Engelke K A, Halliwill J R, Proctor D N, Dietz N M, Joyner M J
Department of Anesthesiology, Mayo Clinic and Foundation, Rochester, Minnesota 55905, USA.
J Appl Physiol (1985). 1996 Oct;81(4):1807-14. doi: 10.1152/jappl.1996.81.4.1807.
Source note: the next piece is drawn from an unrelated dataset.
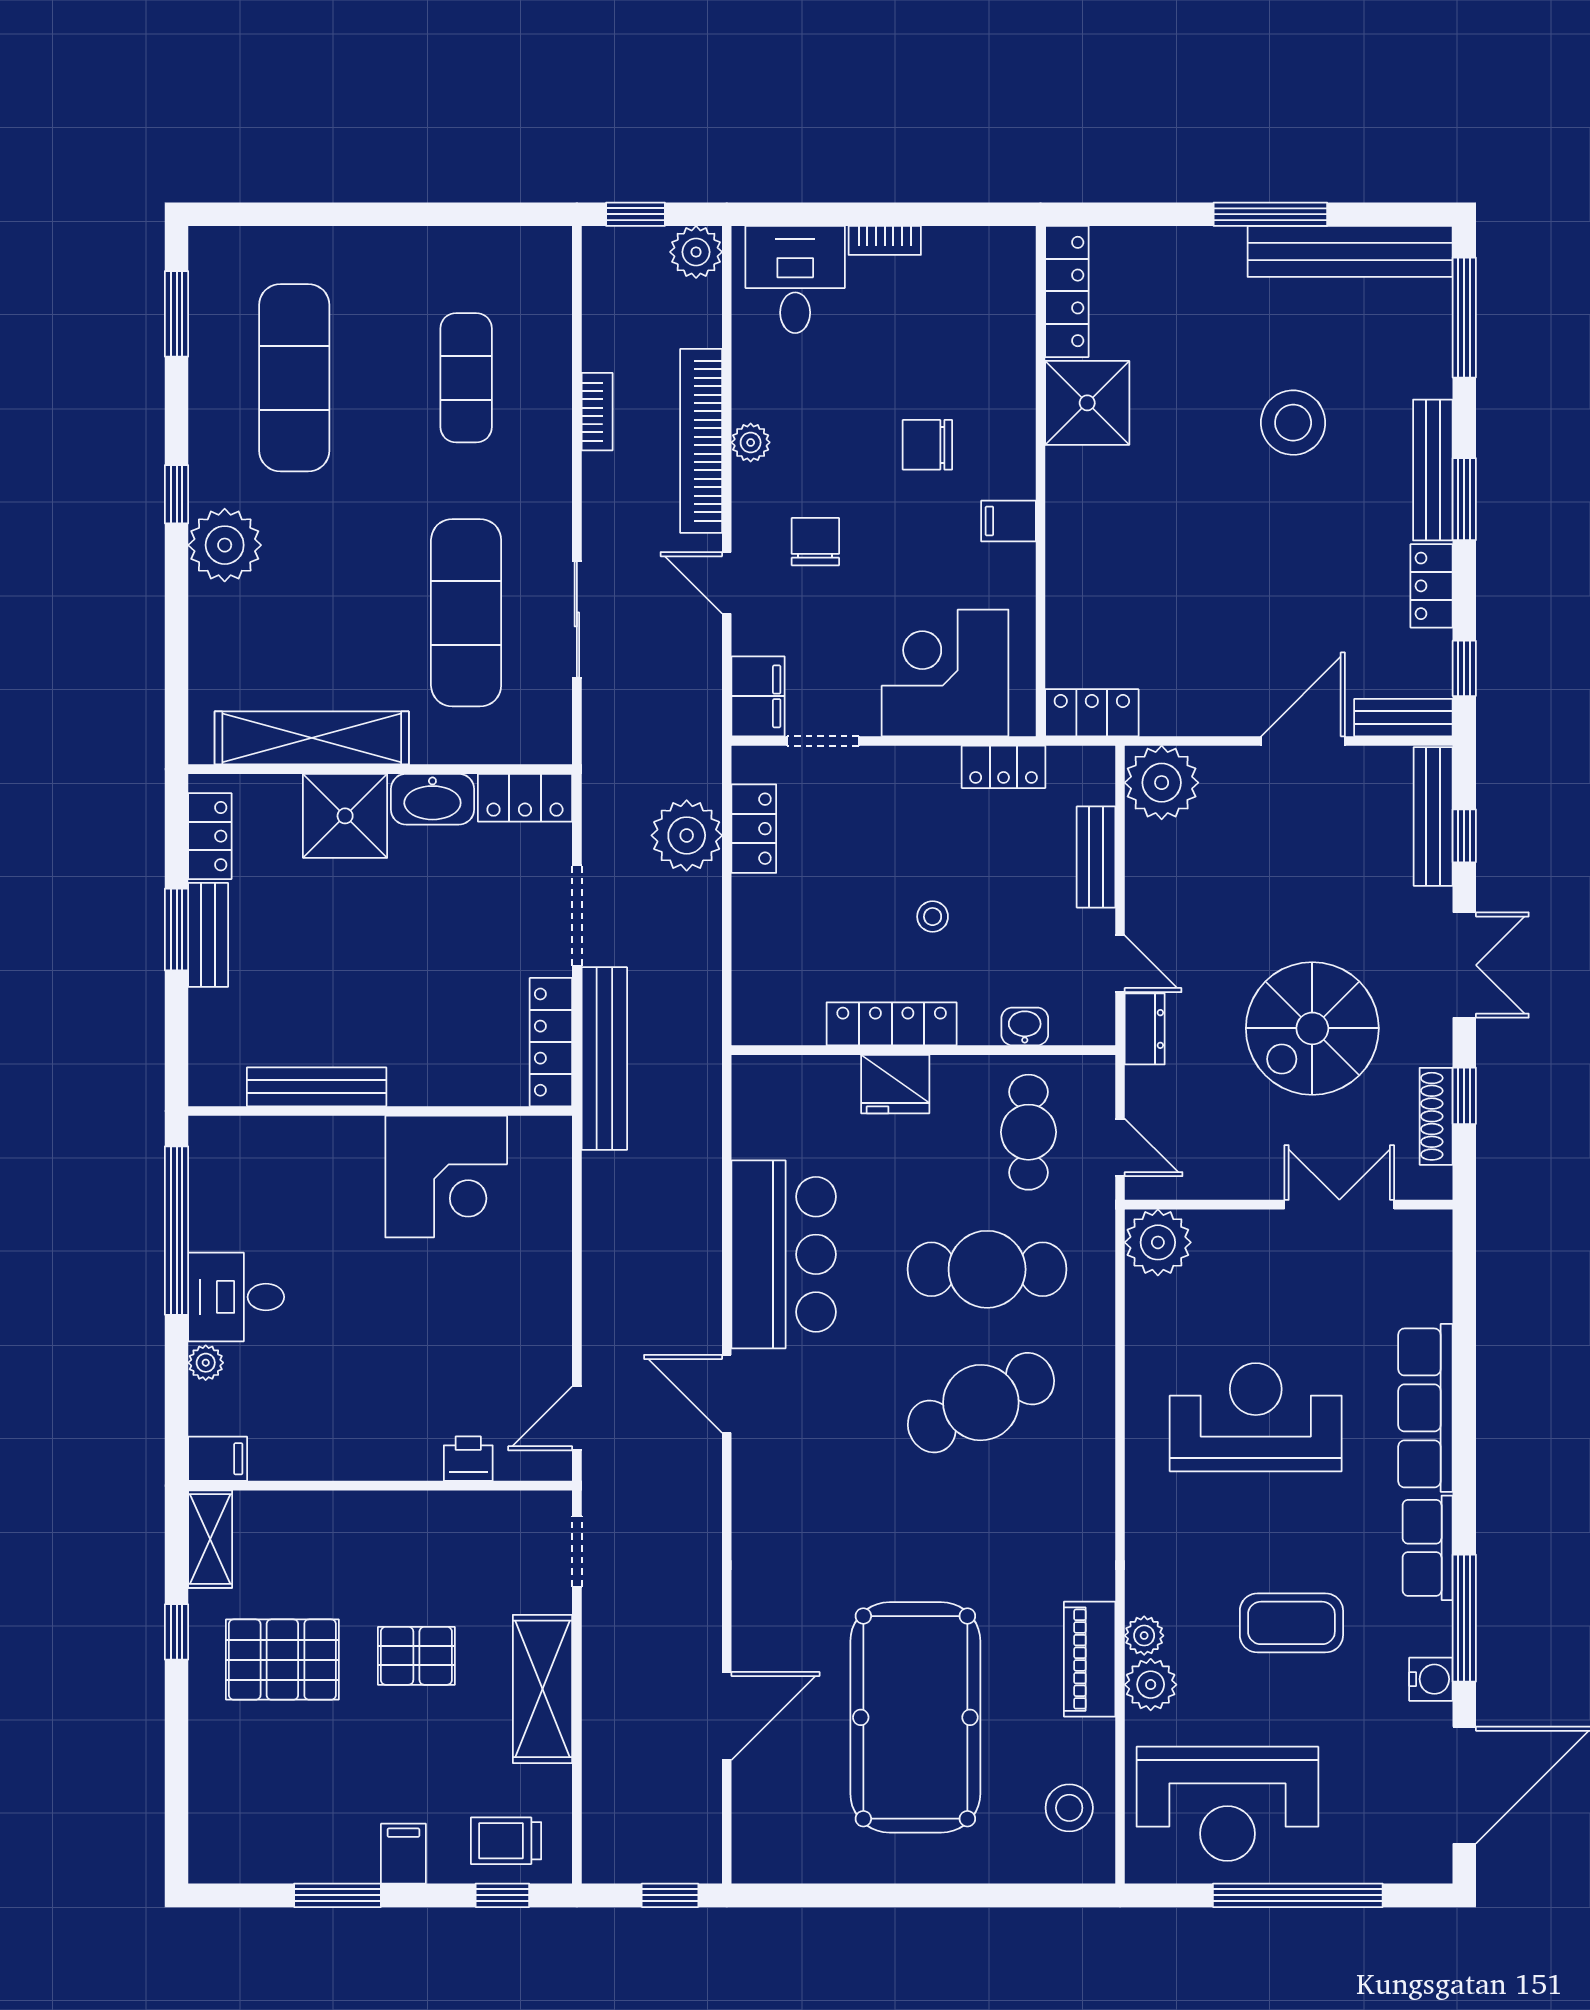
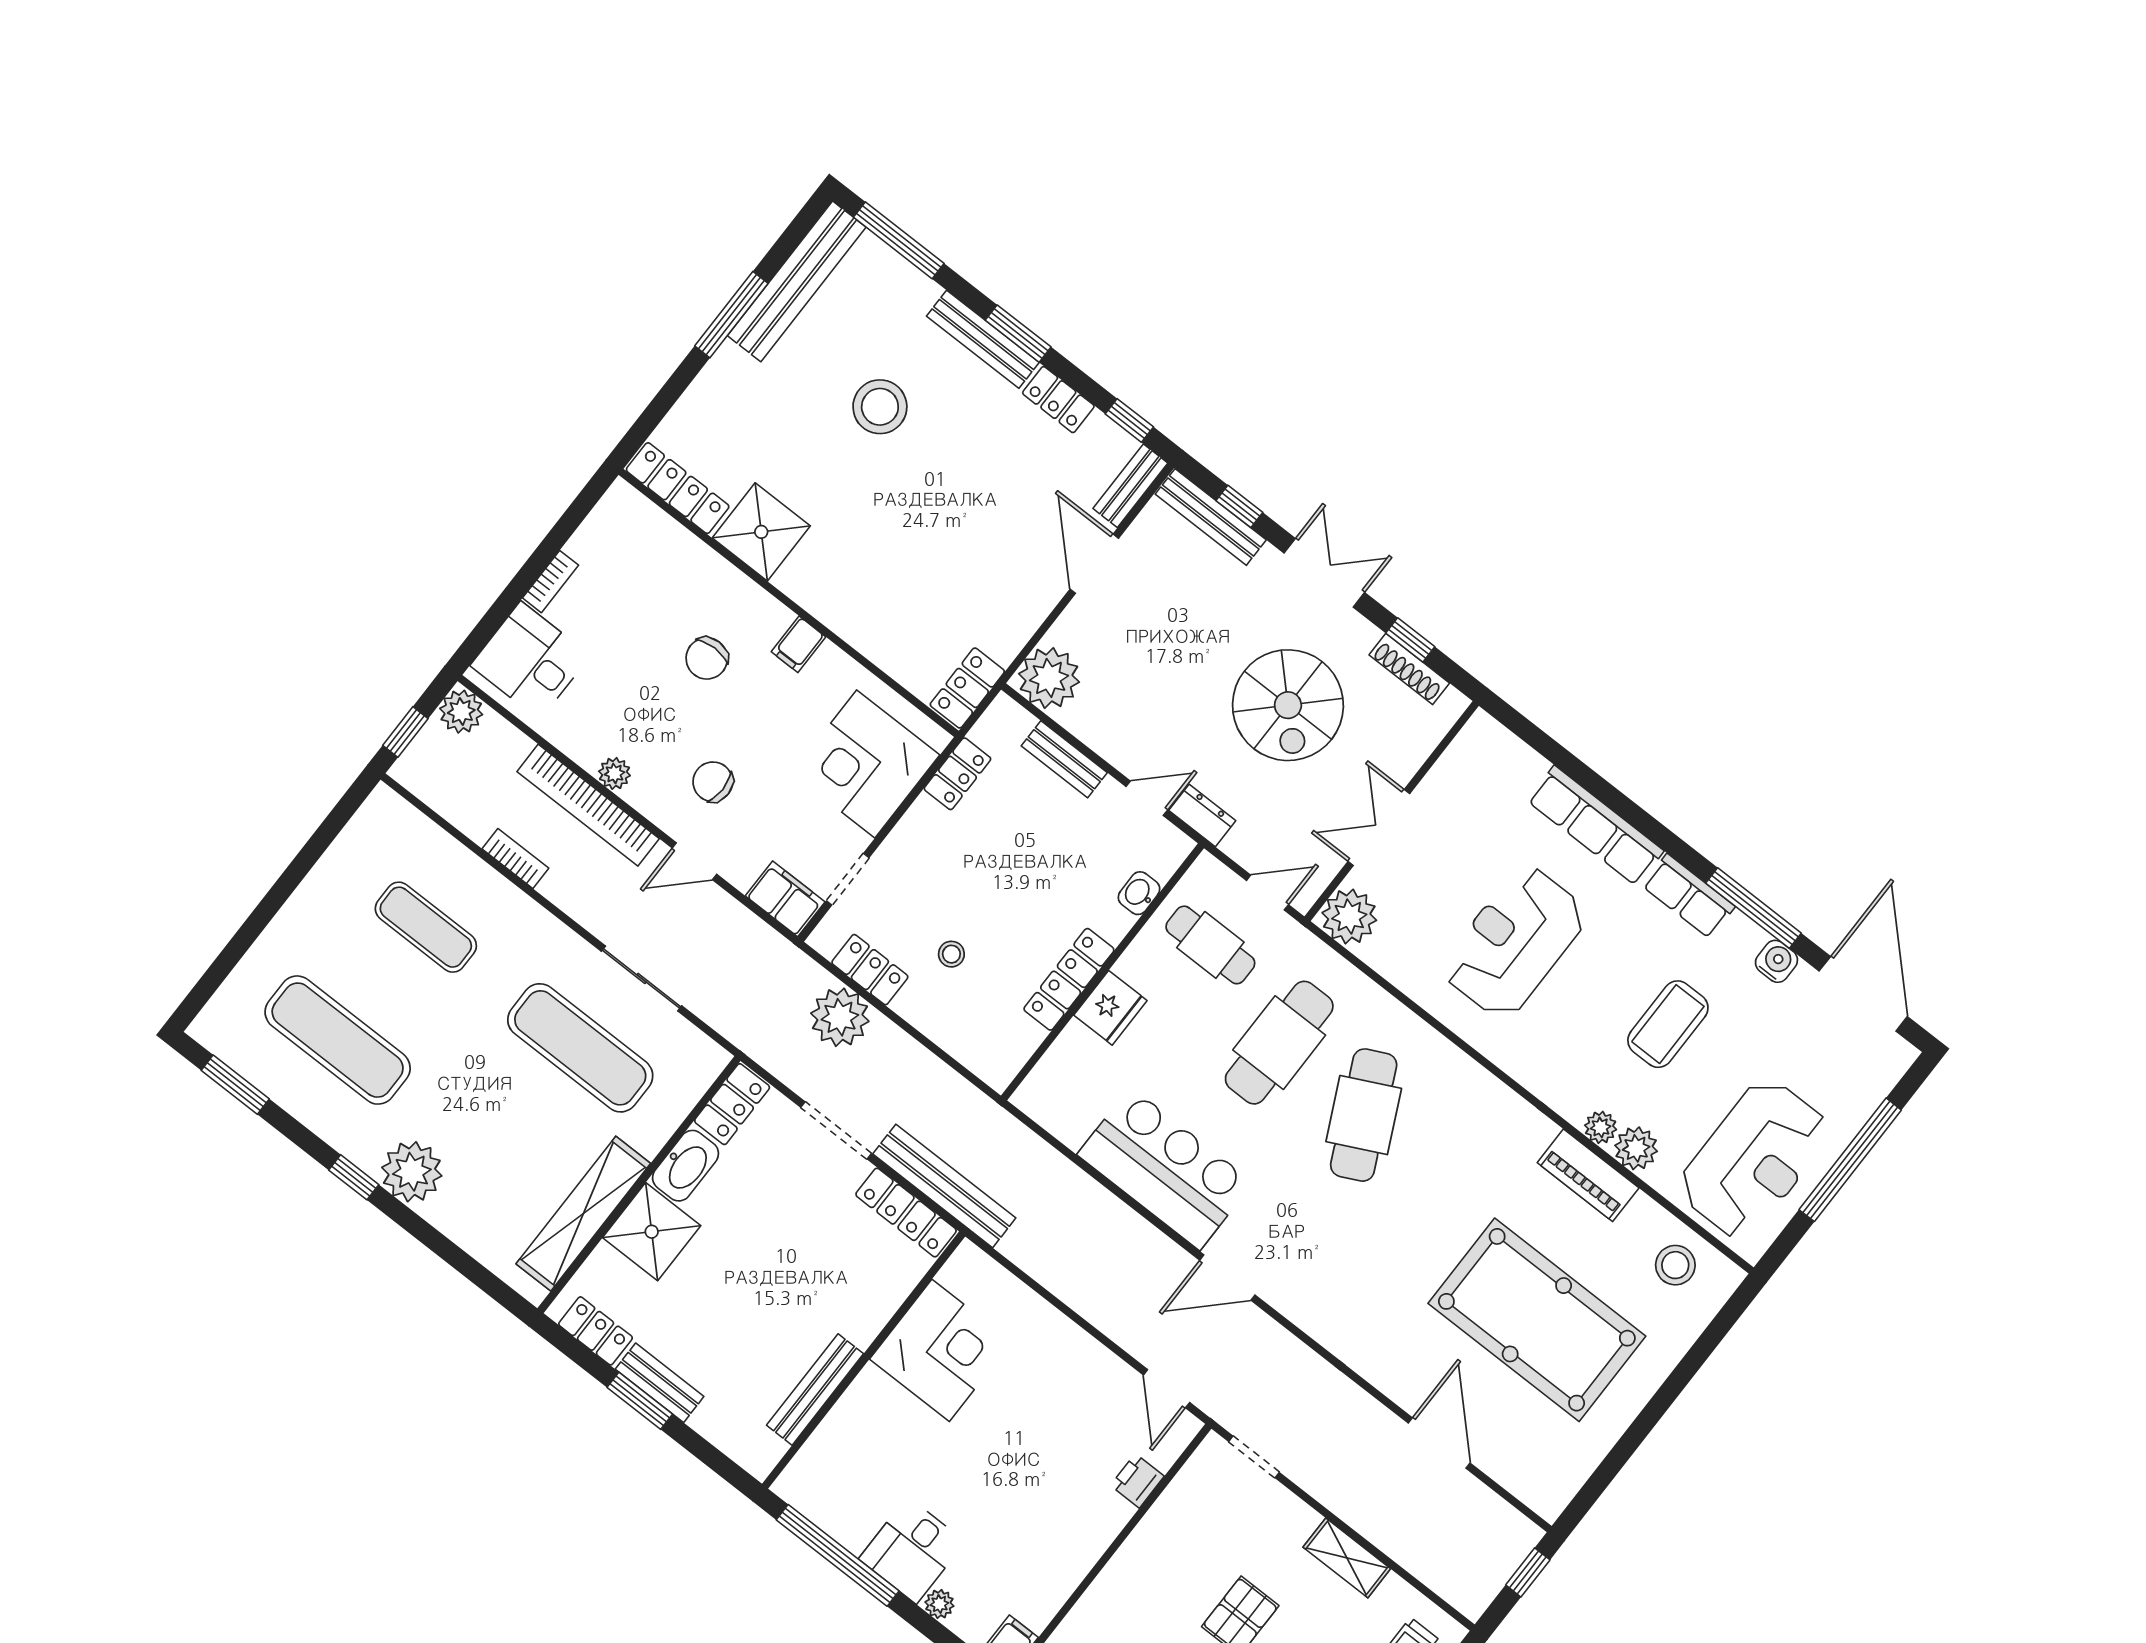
stool: (933, 917) -> (951, 954), moved
double door: (1339, 1205) -> (1379, 828), moved
shelving: (543, 1689) -> (1347, 1558), width x0.67, depth x0.75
We investigated the separate and combined contributions of nitric oxide (NO) and vasodilating prostaglandins as mediators of reactive hyperemia in the human forearm. Forearm blood flow (FBF) was measured with venous occlusion plethysmography after 5 min of ischemia. In one protocol (n = 12), measurements were made before and after intra-arterial administration of the NO synthase inhibitor NG-monomethyl-L-arginine (L-NMMA) to one forearm. In a separate protocol (n = 7), measurements were made before and after systemic administration of the cyclooxygenase inhibitor ibuprofen and again after L-NMMA. L-NMMA reduced baseline FBF at rest (2.7 +/- 0.4 to 1.6 +/- 0.2 ml.100 ml-1.min-1; P < 0.05) and had a modest effect on peak forearm vascular conductance and flow (forearm vascular conductance = 31.1 +/- 3.1 vs. 25.7 +/- 2.5 ml.min-1.100 ml forearm-1.100 mmHg of perfusion pressure-1.min-1, P < 0.05; FBF = 26.6 +/- 2.9 vs. 22.8 +/- 2.6 ml.100 ml-1.min-1, P = 0.055). Total excess flow above baseline during reactive hyperemia was unaffected by L-NMMA (14.3 +/- 3.0 vs. 13.1 +/- 2.4 ml/100 ml; P < 0.05). Ibuprofen did not change FBF at rest, reduced peak FBF from 27.6 +/- 1.9 to 20.3 +/- 2.7 ml.100 ml-1.min-1 (P < 0.05), but had no effect on total excess flow above baseline, Infusion of L-NMMA after ibuprofen reduced FBF at rest by 40%, had no effect on peak flow, but reduced total excess flow above baseline from 12.0 +/- 2.5 to 7.6 +/- 1.3 ml/100 ml (P < 0.05). These date demonstrate that NO synthase inhibition has a modest effect on peak vasodilation during reactive hyperemia but plays a minimal role later. Prostaglandins appear to be important determinants of peak flow. The effects of NO synthase inhibition during reactive hyperemia may also be potentiated by concurrent cyclooxygenase inhibition.
我们研究了一氧化氮(NO)和血管舒张性前列腺素作为人体前臂反应性充血介质的单独及联合作用。在缺血5分钟后,用静脉阻塞体积描记法测量前臂血流量(FBF)。在一个方案中(n = 12),对一侧前臂在动脉内注射NO合酶抑制剂NG-单甲基-L-精氨酸(L-NMMA)前后进行测量。在另一个单独的方案中(n = 7),在全身给予环氧化酶抑制剂布洛芬前后以及再次给予L-NMMA后进行测量。L-NMMA降低了静息时的基线FBF(从2.7±0.4降至1.6±0.2 ml·100 ml⁻¹·min⁻¹;P < 0.05),并对峰值前臂血管传导率和血流量有适度影响(前臂血管传导率 = 31.1±3.1对25.7±2.5 ml·min⁻¹·100 ml前臂⁻¹·100 mmHg灌注压⁻¹·min⁻¹,P < 0.05;FBF = 26.6±2.9对22.8±2.6 ml·100 ml⁻¹·min⁻¹,P = 0.055)。反应性充血期间高于基线的总过量血流量不受L-NMMA影响(14.3±3.0对13.1±2.4 ml/100 ml;P < 0.05)。布洛芬未改变静息时的FBF,将峰值FBF从27.6±1.9降至20.3±2.7 ml·100 ml⁻¹·min⁻¹(P < 0.05),但对高于基线的总过量血流量无影响。布洛芬后输注L-NMMA使静息时的FBF降低40%,对峰值血流量无影响,但将高于基线的总过量血流量从12.0±2.5降至7.6±1.3 ml/100 ml(P < 0.05)。这些数据表明,抑制NO合酶对反应性充血期间的峰值血管舒张有适度影响,但在后期作用极小。前列腺素似乎是峰值血流量的重要决定因素。反应性充血期间抑制NO合酶的作用也可能因同时抑制环氧化酶而增强。